# Document section:
▼

In 2013, former Google executive Hugo Barra made a move that stunned Silicon Valley observers: He left his high-ranking job at the search giant’s Android unit to take a post at Xiaomi. At the time, few in the U.S. had heard of the upstart Chinese smartphone firm. But Barra saw the company’s potential. Investors now value it at $45 billion; some call it the “Apple of China.”
Today, there are signs that Xiaomi’s rocket ship is heading back to earth. The company failed to meet smartphone sales expectations last year, leading some to voice concerns it was facing slower growth.
Barra, now Vice President of International at Xiaomi, spoke with TIME to make the case that the company’s best days are ahead. What follows is a transcript, edited for length, of our discussion.
What does innovation mean for Xiaomi and where is its impact being seen the most?
Xiaomi is a software company that innovates. A Xiaomi phone is the phone that has a magic selfie camera which guesses your age and makes you look better. We’ve been successful particularly in China by offering software services that don’t normally come with phones. It’s not just about the phone, it’s about the software experience. We’ve also become pretty widely recognized as innovators on the hardware side. People are recognizing Xiaomi as a company that launches features that they haven’t seen before and they expect this from us.
Our business model is another innovation that has gotten us ahead in this market. We don’t advertise and we don’t sell in stores. People come directly to us. They hear directly from us in social media like they would from their friends, as opposed to being talked at from a brand. This gives the brand a feel that is dramatically different from other brands that you would see in this industry.
One of the fastest-growing areas of our business is the smart home and the Internet of Things business, which is essentially launching a new consumer electronics product every month. When we have a great product idea, we ask our users, “What do you guys think of this? Would you buy it? Are you in fact willing to make a deposit to buy this product?”

▲

# Exercise instructions:
Return the part of the Xiaomi interview starting at "In 2013, former" and ending at "seen the most?", copied word for word.

Page images and extracted text:
▼

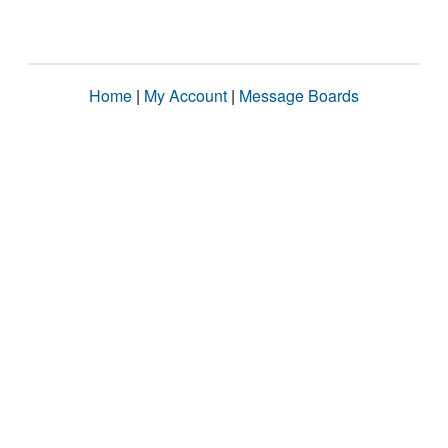
Home
|
My Account
|
Message Boards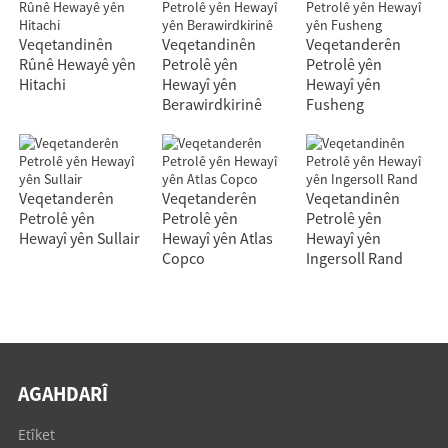
Veqetandinên
Veqetandinên
Veqetanderên
Rûnê Hewayê yên
Petrolê yên
Petrolê yên
Hitachi
Hewayî yên
Hewayî yên
Berawirdkirinê
Fusheng
Veqetanderên
Veqetanderên
Veqetandinên
Petrolê yên
Petrolê yên
Petrolê yên
Hewayî yên Sullair
Hewayî yên Atlas
Hewayî yên
Copco
Ingersoll Rand
AGAHDARÎ
Etîket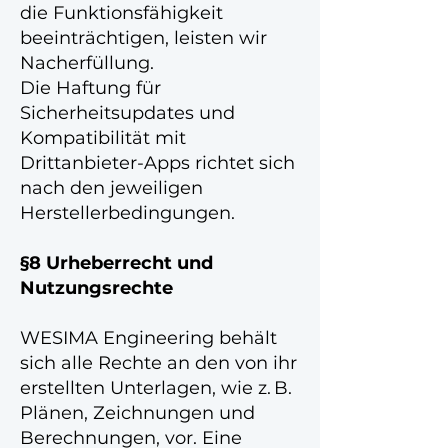
die Funktionsfähigkeit
beeinträchtigen, leisten wir
Nacherfüllung.
Die Haftung für
Sicherheitsupdates und
Kompatibilität mit
Drittanbieter-Apps richtet sich
nach den jeweiligen
Herstellerbedingungen.
§8 Urheberrecht und
Nutzungsrechte
WESIMA Engineering behält
sich alle Rechte an den von ihr
erstellten Unterlagen, wie z. B.
Plänen, Zeichnungen und
Berechnungen, vor. Eine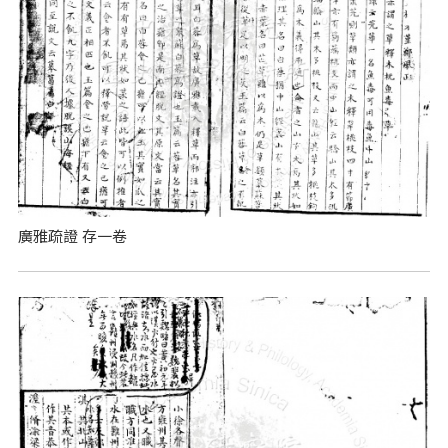
廣雅疏證 存一卷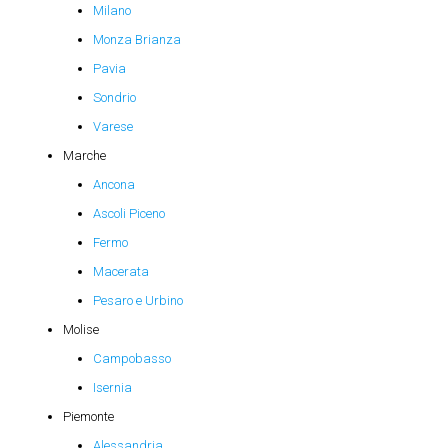
Milano
Monza Brianza
Pavia
Sondrio
Varese
Marche
Ancona
Ascoli Piceno
Fermo
Macerata
Pesaro e Urbino
Molise
Campobasso
Isernia
Piemonte
Alessandria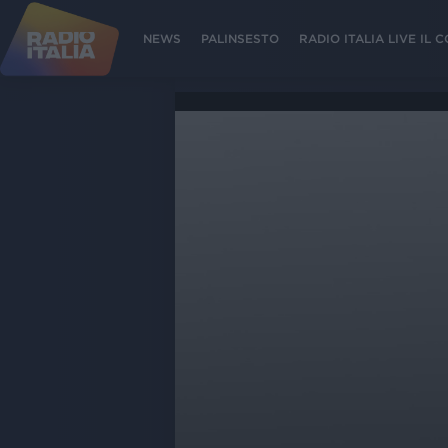
NEWS
PALINSESTO
RADIO ITALIA LIVE IL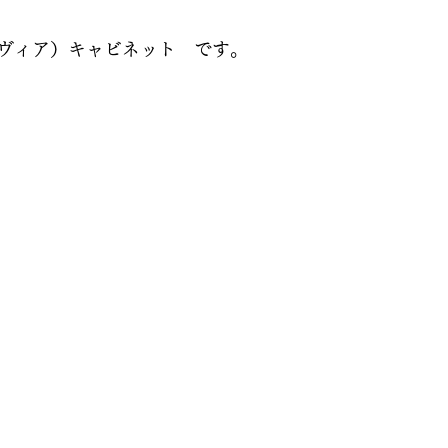
ラヴィア）キャビネット　です。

▲

# Task answer:
In 2013, former Google executive Hugo Barra made a move that stunned Silicon Valley observers: He left his high-ranking job at the search giant’s Android unit to take a post at Xiaomi. At the time, few in the U.S. had heard of the upstart Chinese smartphone firm. But Barra saw the company’s potential. Investors now value it at $45 billion; some call it the “Apple of China.”
Today, there are signs that Xiaomi’s rocket ship is heading back to earth. The company failed to meet smartphone sales expectations last year, leading some to voice concerns it was facing slower growth.
Barra, now Vice President of International at Xiaomi, spoke with TIME to make the case that the company’s best days are ahead. What follows is a transcript, edited for length, of our discussion.
What does innovation mean for Xiaomi and where is its impact being seen the most?